- Request:
Restate each entry below without changing a word.

- Record excerpts:

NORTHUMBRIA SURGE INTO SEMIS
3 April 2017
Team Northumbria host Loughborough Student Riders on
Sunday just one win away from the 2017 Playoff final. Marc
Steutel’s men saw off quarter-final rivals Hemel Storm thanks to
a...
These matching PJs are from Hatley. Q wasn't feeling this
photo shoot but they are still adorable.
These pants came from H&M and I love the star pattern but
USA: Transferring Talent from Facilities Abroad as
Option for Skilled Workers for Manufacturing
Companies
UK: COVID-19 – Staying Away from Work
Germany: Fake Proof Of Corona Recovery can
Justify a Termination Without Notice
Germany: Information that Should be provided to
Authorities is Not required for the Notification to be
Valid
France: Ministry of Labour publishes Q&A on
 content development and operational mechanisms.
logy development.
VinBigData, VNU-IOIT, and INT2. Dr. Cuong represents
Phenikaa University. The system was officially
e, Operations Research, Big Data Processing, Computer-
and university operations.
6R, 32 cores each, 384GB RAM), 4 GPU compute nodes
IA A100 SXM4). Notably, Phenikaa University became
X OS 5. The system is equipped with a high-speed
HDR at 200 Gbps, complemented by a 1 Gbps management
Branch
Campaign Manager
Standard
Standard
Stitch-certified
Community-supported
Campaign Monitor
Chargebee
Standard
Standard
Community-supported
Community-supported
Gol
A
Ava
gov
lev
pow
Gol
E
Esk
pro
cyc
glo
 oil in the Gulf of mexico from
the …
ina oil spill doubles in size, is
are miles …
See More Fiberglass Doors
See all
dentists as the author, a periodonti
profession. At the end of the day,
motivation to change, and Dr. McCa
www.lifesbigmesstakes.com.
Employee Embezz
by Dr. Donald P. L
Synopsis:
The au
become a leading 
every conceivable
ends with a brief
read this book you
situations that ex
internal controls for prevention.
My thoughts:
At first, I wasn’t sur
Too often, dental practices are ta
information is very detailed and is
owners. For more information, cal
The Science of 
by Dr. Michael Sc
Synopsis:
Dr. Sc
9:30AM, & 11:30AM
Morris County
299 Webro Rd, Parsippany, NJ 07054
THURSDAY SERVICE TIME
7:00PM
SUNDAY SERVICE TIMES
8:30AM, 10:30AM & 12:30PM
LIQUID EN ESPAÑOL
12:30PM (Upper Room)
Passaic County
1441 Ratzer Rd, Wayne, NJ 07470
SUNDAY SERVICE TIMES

- Output below:
NORTHUMBRIA SURGE INTO SEMIS
3 April 2017
Team Northumbria host Loughborough Student Riders on
Sunday just one win away from the 2017 Playoff final. Marc
Steutel’s men saw off quarter-final rivals Hemel Storm thanks to
a...
These matching PJs are from Hatley. Q wasn't feeling this
photo shoot but they are still adorable.
These pants came from H&M and I love the star pattern but
USA: Transferring Talent from Facilities Abroad as
Option for Skilled Workers for Manufacturing
Companies
UK: COVID-19 – Staying Away from Work
Germany: Fake Proof Of Corona Recovery can
Justify a Termination Without Notice
Germany: Information that Should be provided to
Authorities is Not required for the Notification to be
Valid
France: Ministry of Labour publishes Q&A on
 content development and operational mechanisms.
logy development.
VinBigData, VNU-IOIT, and INT2. Dr. Cuong represents
Phenikaa University. The system was officially
e, Operations Research, Big Data Processing, Computer-
and university operations.
6R, 32 cores each, 384GB RAM), 4 GPU compute nodes
IA A100 SXM4). Notably, Phenikaa University became
X OS 5. The system is equipped with a high-speed
HDR at 200 Gbps, complemented by a 1 Gbps management
Branch
Campaign Manager
Standard
Standard
Stitch-certified
Community-supported
Campaign Monitor
Chargebee
Standard
Standard
Community-supported
Community-supported
Gol
A
Ava
gov
lev
pow
Gol
E
Esk
pro
cyc
glo
 oil in the Gulf of mexico from
the …
ina oil spill doubles in size, is
are miles …
See More Fiberglass Doors
See all
dentists as the author, a periodonti
profession. At the end of the day,
motivation to change, and Dr. McCa
www.lifesbigmesstakes.com.
Employee Embezz
by Dr. Donald P. L
Synopsis:
The au
become a leading 
every conceivable
ends with a brief
read this book you
situations that ex
internal controls for prevention.
My thoughts:
At first, I wasn’t sur
Too often, dental practices are ta
information is very detailed and is
owners. For more information, cal
The Science of 
by Dr. Michael Sc
Synopsis:
Dr. Sc
9:30AM, & 11:30AM
Morris County
299 Webro Rd, Parsippany, NJ 07054
THURSDAY SERVICE TIME
7:00PM
SUNDAY SERVICE TIMES
8:30AM, 10:30AM & 12:30PM
LIQUID EN ESPAÑOL
12:30PM (Upper Room)
Passaic County
1441 Ratzer Rd, Wayne, NJ 07470
SUNDAY SERVICE TIMES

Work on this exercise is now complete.